A cena registrada sob os trilhos do Veículo Leve sobre Trilhos (VLT), no Canal 1, em Santos, escancara uma realidade cada vez mais visível nas cidades do litoral paulista: a precarização extrema das condições de moradia. Um homem foi flagrado vivendo embaixo da estrutura do modal, em plena Avenida Pinheiro Machado, uma das vias mais movimentadas do município.
Segundo moradores do bairro Campo Grande, o homem ocupava o local havia algum tempo e havia transformado o espaço público em uma moradia improvisada. Entre os trilhos e o concreto, acumulava objetos pessoais, materiais diversos e até plantas, numa tentativa evidente de criar algum senso de permanência e dignidade em um ambiente absolutamente insalubre e inseguro.

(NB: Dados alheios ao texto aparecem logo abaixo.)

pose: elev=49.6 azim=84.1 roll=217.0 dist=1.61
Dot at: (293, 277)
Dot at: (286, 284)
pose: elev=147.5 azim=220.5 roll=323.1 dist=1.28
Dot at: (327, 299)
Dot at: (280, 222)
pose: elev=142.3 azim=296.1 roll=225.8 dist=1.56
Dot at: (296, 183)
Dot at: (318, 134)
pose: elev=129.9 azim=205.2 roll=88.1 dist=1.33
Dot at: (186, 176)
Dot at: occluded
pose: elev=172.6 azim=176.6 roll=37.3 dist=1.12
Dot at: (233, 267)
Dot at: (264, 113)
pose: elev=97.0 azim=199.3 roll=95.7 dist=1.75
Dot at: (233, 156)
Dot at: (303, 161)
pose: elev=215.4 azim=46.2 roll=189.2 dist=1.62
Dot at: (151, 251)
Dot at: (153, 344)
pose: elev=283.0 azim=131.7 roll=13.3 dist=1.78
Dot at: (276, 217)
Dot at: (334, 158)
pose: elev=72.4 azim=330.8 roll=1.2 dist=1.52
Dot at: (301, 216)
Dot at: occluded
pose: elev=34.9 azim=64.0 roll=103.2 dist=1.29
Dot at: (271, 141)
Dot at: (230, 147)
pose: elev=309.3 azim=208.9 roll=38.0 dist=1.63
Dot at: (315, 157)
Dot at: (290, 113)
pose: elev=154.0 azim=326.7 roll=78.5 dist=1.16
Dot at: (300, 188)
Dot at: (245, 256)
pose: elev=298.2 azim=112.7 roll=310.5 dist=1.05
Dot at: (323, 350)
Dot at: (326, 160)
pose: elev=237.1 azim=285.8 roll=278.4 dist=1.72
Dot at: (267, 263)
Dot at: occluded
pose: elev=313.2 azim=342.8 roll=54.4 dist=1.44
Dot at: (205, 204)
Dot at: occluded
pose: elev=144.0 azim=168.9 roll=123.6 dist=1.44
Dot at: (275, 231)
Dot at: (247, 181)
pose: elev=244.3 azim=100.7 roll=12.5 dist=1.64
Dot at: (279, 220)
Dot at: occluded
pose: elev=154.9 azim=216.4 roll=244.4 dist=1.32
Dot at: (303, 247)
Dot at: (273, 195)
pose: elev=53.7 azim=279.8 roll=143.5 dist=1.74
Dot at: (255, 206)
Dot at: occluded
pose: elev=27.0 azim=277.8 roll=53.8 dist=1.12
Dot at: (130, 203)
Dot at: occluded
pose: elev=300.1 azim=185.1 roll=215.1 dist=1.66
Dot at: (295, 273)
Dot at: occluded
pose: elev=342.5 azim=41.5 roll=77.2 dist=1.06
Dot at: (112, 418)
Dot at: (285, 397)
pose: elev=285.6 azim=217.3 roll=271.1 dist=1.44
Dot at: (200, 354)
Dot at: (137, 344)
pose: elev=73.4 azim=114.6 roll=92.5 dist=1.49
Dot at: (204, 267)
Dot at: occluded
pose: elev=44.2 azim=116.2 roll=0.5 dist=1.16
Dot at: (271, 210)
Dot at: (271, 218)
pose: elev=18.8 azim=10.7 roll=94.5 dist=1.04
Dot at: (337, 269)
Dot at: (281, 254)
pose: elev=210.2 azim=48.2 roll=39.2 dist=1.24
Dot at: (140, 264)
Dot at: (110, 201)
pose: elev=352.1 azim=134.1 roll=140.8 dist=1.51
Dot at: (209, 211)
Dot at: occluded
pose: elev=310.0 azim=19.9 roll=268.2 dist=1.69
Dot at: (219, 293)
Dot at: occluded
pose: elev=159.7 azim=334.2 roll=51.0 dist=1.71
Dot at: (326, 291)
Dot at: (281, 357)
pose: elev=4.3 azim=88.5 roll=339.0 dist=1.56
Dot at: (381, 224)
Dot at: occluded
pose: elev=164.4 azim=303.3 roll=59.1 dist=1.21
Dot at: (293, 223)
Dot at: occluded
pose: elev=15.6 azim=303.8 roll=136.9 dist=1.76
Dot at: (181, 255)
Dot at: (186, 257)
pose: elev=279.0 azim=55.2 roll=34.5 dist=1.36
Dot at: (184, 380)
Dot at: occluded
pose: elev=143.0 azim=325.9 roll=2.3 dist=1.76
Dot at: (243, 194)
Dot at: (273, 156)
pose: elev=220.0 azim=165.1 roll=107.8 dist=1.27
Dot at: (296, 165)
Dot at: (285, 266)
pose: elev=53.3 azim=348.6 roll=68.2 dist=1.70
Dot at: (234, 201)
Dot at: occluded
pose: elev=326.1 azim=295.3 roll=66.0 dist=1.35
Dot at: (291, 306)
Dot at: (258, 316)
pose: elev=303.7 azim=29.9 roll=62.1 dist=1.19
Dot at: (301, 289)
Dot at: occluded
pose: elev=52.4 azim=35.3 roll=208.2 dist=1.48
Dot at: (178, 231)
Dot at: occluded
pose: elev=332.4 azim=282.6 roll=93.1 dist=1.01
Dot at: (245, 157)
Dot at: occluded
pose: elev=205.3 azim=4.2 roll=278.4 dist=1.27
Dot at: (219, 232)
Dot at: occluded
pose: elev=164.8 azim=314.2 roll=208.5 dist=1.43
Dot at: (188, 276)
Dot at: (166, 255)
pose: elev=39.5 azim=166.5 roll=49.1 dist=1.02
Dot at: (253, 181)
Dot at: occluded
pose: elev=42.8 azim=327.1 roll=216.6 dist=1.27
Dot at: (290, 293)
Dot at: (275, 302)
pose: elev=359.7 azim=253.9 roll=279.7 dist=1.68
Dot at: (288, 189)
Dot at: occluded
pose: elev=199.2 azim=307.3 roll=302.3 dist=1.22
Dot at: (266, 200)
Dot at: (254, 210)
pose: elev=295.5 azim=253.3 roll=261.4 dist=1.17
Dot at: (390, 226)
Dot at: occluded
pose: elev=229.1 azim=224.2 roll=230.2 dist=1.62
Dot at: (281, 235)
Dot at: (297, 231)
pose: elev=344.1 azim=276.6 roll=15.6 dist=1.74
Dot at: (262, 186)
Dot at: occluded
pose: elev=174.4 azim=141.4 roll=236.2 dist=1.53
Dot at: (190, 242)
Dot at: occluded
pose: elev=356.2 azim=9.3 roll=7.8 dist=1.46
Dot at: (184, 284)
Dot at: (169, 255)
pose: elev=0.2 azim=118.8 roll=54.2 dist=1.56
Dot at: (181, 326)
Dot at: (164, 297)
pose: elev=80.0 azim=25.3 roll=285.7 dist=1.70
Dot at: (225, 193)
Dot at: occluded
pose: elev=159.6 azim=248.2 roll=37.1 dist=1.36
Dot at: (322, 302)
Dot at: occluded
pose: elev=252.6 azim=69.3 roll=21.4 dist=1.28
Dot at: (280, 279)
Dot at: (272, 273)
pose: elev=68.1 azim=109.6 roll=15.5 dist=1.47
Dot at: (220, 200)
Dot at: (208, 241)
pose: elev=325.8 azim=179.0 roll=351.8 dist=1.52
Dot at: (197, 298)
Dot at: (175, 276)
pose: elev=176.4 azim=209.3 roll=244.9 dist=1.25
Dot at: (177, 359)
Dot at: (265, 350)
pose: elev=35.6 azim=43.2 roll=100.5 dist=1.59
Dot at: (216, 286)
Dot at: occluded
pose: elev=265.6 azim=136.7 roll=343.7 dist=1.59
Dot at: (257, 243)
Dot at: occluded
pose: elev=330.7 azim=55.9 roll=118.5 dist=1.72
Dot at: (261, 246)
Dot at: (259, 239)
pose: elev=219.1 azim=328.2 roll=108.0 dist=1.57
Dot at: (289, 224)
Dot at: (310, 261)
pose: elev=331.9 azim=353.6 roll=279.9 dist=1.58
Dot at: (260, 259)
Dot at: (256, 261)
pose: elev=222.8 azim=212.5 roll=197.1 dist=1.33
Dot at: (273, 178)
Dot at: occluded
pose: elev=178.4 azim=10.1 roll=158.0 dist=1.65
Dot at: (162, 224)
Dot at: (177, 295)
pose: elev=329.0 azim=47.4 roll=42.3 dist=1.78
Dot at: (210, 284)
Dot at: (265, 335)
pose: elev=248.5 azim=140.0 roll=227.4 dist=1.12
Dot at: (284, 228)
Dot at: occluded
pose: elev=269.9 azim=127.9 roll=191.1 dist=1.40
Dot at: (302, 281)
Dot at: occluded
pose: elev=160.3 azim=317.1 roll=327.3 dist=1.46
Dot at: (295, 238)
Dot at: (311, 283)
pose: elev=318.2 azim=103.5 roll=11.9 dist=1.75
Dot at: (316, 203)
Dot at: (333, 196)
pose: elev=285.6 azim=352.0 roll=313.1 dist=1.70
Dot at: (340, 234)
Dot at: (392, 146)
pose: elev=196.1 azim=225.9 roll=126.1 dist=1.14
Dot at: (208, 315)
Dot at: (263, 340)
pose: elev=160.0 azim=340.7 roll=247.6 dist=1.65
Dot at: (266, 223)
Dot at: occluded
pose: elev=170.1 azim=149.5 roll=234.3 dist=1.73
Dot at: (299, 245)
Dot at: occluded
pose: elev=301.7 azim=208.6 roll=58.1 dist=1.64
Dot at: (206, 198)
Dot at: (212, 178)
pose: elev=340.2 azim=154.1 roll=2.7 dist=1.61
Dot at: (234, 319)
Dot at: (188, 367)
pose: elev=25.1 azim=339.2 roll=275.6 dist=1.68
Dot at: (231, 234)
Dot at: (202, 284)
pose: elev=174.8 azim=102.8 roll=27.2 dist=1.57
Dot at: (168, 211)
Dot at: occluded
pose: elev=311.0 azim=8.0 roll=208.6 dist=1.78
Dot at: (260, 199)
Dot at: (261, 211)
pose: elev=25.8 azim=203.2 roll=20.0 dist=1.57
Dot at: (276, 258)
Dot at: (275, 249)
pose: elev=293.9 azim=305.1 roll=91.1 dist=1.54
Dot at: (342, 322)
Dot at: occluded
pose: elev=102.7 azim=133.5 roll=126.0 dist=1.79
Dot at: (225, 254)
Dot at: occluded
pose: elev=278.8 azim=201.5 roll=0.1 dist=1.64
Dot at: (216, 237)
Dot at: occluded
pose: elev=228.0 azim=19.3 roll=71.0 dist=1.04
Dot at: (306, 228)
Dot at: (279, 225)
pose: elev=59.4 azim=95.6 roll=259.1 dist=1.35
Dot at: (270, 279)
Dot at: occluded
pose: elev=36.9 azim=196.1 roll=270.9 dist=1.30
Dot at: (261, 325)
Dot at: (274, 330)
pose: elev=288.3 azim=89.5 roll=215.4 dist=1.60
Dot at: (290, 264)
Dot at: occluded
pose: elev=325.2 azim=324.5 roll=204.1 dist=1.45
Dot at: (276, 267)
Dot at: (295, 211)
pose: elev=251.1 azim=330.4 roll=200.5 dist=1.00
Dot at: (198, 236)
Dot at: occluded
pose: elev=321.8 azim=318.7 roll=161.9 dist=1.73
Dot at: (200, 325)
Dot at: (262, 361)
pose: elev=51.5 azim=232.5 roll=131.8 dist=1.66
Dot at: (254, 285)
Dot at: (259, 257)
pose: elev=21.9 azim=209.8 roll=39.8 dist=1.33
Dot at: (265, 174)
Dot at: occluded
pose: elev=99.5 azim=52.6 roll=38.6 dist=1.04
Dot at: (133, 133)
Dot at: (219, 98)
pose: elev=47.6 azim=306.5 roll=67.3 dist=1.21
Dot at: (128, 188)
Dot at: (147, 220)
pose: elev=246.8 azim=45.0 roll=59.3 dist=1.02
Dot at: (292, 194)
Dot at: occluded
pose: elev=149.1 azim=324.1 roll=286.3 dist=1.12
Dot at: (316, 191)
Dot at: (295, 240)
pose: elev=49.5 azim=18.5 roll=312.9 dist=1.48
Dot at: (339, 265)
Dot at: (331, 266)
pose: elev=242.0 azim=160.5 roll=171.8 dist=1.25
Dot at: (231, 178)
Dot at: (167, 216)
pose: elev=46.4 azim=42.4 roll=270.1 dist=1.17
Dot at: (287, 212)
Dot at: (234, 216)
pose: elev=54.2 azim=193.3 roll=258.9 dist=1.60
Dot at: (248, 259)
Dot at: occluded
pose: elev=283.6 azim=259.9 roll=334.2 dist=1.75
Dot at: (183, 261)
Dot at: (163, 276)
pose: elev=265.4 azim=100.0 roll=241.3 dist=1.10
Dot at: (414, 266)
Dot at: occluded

A presença constante chamou a atenção não apenas pelo improviso, mas pelo risco. Além da exposição a intempéries, o local é cercado por circulação de veículos, ruído intenso e estruturas ferroviárias, revelando o grau de vulnerabilidade a que pessoas em situação de rua estão submetidas quando não há alternativas reais de acolhimento e habitação.
Retirada sem solução definitiva
Após questionamentos feitos por moradores, a Guarda Civil Municipal (GCM) realizou uma ação no local. De acordo com a Prefeitura de Santos, o homem deixou a área de forma voluntária, mas recusou o atendimento da rede de assistência social. Os materiais acumulados sob os trilhos foram considerados inservíveis e removidos por um caminhão da limpeza pública.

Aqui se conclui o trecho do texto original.